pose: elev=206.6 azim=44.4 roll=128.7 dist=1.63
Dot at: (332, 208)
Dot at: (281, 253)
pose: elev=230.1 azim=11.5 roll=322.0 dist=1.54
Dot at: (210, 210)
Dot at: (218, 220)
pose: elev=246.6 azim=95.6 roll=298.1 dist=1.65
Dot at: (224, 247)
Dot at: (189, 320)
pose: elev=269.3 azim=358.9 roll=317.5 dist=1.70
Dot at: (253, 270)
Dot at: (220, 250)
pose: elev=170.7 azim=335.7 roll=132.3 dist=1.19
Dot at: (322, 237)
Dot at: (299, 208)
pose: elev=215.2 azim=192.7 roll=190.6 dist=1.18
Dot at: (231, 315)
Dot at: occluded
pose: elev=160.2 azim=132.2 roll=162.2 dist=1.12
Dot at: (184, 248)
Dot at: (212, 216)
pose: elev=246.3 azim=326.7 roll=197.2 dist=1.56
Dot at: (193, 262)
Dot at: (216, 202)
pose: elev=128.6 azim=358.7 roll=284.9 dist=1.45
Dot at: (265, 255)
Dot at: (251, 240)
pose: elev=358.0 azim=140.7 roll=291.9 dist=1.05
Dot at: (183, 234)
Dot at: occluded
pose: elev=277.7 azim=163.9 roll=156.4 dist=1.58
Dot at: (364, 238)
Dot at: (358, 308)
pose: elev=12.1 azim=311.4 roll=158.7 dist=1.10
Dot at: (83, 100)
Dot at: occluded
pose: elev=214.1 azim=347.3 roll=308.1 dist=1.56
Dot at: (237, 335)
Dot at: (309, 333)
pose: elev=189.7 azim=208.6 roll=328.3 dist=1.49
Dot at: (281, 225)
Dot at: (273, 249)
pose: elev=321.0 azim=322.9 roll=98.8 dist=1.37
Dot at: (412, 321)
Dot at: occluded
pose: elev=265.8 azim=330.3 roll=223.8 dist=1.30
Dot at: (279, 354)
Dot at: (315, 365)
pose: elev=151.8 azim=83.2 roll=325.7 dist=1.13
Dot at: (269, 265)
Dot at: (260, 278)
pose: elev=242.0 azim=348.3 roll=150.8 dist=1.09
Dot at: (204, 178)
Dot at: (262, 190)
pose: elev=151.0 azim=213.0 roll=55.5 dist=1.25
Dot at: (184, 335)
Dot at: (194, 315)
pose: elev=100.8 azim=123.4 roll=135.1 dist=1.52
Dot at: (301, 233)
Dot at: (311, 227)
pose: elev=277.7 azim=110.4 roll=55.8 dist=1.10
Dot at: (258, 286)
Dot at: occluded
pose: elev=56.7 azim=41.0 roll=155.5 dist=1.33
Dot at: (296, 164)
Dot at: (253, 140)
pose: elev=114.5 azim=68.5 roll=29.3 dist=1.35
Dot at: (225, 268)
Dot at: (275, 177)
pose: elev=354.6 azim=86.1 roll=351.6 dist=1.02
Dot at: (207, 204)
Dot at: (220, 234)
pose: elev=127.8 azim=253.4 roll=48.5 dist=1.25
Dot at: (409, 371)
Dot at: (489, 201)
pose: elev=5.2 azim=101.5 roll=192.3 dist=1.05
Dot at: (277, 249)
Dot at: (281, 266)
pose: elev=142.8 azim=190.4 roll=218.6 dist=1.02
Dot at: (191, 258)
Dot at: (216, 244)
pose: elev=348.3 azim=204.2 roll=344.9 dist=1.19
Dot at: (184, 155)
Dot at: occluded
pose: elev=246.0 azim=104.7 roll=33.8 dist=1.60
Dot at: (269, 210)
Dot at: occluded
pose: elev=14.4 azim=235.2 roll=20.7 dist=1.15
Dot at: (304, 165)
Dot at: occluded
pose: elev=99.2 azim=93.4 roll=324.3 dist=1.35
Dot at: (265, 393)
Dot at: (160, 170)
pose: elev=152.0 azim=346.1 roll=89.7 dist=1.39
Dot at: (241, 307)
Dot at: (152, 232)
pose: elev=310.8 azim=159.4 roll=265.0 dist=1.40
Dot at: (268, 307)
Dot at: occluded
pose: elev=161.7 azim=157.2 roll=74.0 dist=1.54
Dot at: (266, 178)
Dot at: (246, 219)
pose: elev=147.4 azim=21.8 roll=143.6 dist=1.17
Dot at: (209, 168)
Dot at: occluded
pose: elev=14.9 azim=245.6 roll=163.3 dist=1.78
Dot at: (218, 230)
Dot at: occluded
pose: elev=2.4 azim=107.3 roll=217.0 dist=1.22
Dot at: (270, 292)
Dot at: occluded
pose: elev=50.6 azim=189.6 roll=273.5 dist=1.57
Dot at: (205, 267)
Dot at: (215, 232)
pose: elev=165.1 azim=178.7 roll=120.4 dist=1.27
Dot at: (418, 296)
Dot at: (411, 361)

------------

EXERCISE OBJECTIVE => Output the entries above, from the first line through the line containing "Dot at: (253, 140)", as a JSON list of strings with one string per line and blank lines omitted.

COMPLETE OUTPUT =>
[
  "pose: elev=206.6 azim=44.4 roll=128.7 dist=1.63",
  "Dot at: (332, 208)",
  "Dot at: (281, 253)",
  "pose: elev=230.1 azim=11.5 roll=322.0 dist=1.54",
  "Dot at: (210, 210)",
  "Dot at: (218, 220)",
  "pose: elev=246.6 azim=95.6 roll=298.1 dist=1.65",
  "Dot at: (224, 247)",
  "Dot at: (189, 320)",
  "pose: elev=269.3 azim=358.9 roll=317.5 dist=1.70",
  "Dot at: (253, 270)",
  "Dot at: (220, 250)",
  "pose: elev=170.7 azim=335.7 roll=132.3 dist=1.19",
  "Dot at: (322, 237)",
  "Dot at: (299, 208)",
  "pose: elev=215.2 azim=192.7 roll=190.6 dist=1.18",
  "Dot at: (231, 315)",
  "Dot at: occluded",
  "pose: elev=160.2 azim=132.2 roll=162.2 dist=1.12",
  "Dot at: (184, 248)",
  "Dot at: (212, 216)",
  "pose: elev=246.3 azim=326.7 roll=197.2 dist=1.56",
  "Dot at: (193, 262)",
  "Dot at: (216, 202)",
  "pose: elev=128.6 azim=358.7 roll=284.9 dist=1.45",
  "Dot at: (265, 255)",
  "Dot at: (251, 240)",
  "pose: elev=358.0 azim=140.7 roll=291.9 dist=1.05",
  "Dot at: (183, 234)",
  "Dot at: occluded",
  "pose: elev=277.7 azim=163.9 roll=156.4 dist=1.58",
  "Dot at: (364, 238)",
  "Dot at: (358, 308)",
  "pose: elev=12.1 azim=311.4 roll=158.7 dist=1.10",
  "Dot at: (83, 100)",
  "Dot at: occluded",
  "pose: elev=214.1 azim=347.3 roll=308.1 dist=1.56",
  "Dot at: (237, 335)",
  "Dot at: (309, 333)",
  "pose: elev=189.7 azim=208.6 roll=328.3 dist=1.49",
  "Dot at: (281, 225)",
  "Dot at: (273, 249)",
  "pose: elev=321.0 azim=322.9 roll=98.8 dist=1.37",
  "Dot at: (412, 321)",
  "Dot at: occluded",
  "pose: elev=265.8 azim=330.3 roll=223.8 dist=1.30",
  "Dot at: (279, 354)",
  "Dot at: (315, 365)",
  "pose: elev=151.8 azim=83.2 roll=325.7 dist=1.13",
  "Dot at: (269, 265)",
  "Dot at: (260, 278)",
  "pose: elev=242.0 azim=348.3 roll=150.8 dist=1.09",
  "Dot at: (204, 178)",
  "Dot at: (262, 190)",
  "pose: elev=151.0 azim=213.0 roll=55.5 dist=1.25",
  "Dot at: (184, 335)",
  "Dot at: (194, 315)",
  "pose: elev=100.8 azim=123.4 roll=135.1 dist=1.52",
  "Dot at: (301, 233)",
  "Dot at: (311, 227)",
  "pose: elev=277.7 azim=110.4 roll=55.8 dist=1.10",
  "Dot at: (258, 286)",
  "Dot at: occluded",
  "pose: elev=56.7 azim=41.0 roll=155.5 dist=1.33",
  "Dot at: (296, 164)",
  "Dot at: (253, 140)"
]